- **EXTRACTED MATERIAL**:
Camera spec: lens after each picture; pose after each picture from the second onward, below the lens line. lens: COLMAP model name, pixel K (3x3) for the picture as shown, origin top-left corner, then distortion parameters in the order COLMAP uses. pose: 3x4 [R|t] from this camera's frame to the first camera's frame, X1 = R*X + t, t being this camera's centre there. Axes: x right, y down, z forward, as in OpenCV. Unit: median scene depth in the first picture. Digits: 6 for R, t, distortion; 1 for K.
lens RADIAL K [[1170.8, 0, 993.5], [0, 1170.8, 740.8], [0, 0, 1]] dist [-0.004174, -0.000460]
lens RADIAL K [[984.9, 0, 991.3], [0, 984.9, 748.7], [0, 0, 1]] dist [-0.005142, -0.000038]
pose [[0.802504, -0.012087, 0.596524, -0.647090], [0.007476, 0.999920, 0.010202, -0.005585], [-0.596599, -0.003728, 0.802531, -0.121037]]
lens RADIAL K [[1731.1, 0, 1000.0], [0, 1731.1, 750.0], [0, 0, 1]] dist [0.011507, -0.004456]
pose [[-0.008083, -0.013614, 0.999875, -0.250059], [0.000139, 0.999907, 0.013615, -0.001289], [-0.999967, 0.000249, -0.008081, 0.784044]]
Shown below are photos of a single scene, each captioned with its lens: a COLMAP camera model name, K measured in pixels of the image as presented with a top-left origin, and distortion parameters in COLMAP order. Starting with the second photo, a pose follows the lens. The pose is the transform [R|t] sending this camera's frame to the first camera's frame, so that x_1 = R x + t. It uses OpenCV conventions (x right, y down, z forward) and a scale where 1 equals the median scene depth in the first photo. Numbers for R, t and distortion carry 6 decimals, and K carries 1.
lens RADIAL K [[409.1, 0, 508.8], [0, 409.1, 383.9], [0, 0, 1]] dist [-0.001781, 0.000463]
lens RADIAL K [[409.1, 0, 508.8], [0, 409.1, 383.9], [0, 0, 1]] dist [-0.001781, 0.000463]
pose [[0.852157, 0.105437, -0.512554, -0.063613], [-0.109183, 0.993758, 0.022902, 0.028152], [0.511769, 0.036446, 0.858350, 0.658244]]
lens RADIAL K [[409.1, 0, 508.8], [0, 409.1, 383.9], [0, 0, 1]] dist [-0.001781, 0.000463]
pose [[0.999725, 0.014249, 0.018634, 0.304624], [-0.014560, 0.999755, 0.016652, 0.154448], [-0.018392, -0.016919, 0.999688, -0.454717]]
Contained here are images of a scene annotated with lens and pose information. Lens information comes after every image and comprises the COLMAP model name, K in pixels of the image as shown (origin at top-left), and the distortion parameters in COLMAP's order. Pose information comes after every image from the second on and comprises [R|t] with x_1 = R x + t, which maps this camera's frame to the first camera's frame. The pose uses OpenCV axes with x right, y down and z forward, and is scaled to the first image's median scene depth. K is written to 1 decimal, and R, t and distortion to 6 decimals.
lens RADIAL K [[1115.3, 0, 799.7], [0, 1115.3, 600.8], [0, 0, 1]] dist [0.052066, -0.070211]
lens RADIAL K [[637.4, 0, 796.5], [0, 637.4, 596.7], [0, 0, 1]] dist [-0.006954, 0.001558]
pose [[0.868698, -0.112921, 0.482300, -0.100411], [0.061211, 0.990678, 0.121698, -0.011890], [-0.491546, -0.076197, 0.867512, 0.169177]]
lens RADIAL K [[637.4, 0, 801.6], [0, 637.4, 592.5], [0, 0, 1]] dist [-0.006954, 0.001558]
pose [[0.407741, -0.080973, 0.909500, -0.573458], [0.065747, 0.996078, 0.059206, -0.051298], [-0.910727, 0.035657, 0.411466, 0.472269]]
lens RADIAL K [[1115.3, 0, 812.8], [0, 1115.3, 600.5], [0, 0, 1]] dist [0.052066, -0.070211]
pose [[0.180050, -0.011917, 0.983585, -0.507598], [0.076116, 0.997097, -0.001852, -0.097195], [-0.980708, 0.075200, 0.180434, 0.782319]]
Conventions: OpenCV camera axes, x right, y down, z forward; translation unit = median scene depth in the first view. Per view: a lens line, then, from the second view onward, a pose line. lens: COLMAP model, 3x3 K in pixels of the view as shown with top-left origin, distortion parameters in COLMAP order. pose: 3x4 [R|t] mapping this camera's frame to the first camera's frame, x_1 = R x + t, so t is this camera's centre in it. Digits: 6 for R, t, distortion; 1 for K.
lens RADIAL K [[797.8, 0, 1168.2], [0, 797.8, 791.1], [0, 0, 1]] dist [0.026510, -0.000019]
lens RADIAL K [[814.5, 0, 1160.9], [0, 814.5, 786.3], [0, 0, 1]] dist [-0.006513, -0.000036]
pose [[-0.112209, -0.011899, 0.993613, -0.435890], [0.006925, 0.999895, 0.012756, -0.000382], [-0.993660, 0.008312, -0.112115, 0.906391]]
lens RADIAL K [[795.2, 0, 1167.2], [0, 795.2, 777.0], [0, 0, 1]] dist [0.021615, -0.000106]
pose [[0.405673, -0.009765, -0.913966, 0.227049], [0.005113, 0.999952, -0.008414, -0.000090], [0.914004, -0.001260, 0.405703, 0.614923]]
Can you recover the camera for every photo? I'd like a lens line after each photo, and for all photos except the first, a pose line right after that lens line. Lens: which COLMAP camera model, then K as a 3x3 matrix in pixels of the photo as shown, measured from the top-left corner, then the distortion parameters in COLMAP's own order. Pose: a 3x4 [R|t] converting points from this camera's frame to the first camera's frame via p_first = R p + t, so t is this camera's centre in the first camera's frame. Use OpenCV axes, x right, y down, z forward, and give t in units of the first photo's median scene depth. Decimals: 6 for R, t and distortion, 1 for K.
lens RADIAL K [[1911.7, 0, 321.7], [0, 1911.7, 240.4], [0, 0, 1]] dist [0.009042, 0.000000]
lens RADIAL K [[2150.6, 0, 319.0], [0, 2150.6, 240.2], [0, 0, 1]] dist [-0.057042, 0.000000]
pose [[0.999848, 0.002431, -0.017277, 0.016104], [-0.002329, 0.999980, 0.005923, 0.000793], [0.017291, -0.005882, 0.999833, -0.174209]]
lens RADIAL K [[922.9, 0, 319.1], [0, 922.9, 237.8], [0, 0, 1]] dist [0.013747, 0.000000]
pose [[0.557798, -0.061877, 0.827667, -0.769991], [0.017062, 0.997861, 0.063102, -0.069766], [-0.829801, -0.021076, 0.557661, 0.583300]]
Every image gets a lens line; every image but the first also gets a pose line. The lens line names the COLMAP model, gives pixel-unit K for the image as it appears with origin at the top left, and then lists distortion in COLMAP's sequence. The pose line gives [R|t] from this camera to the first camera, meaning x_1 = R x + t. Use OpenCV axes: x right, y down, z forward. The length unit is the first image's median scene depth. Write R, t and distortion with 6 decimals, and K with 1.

- **EXERCISE BRIEF**:
Extract the lines from the item line containing "Can you recover" up to and including the line containing "dist [0.013747, 0.000000]", reproducing each one verbatim.

- **RESPONSE AREA**:
Can you recover the camera for every photo? I'd like a lens line after each photo, and for all photos except the first, a pose line right after that lens line. Lens: which COLMAP camera model, then K as a 3x3 matrix in pixels of the photo as shown, measured from the top-left corner, then the distortion parameters in COLMAP's own order. Pose: a 3x4 [R|t] converting points from this camera's frame to the first camera's frame via p_first = R p + t, so t is this camera's centre in the first camera's frame. Use OpenCV axes, x right, y down, z forward, and give t in units of the first photo's median scene depth. Decimals: 6 for R, t and distortion, 1 for K.
lens RADIAL K [[1911.7, 0, 321.7], [0, 1911.7, 240.4], [0, 0, 1]] dist [0.009042, 0.000000]
lens RADIAL K [[2150.6, 0, 319.0], [0, 2150.6, 240.2], [0, 0, 1]] dist [-0.057042, 0.000000]
pose [[0.999848, 0.002431, -0.017277, 0.016104], [-0.002329, 0.999980, 0.005923, 0.000793], [0.017291, -0.005882, 0.999833, -0.174209]]
lens RADIAL K [[922.9, 0, 319.1], [0, 922.9, 237.8], [0, 0, 1]] dist [0.013747, 0.000000]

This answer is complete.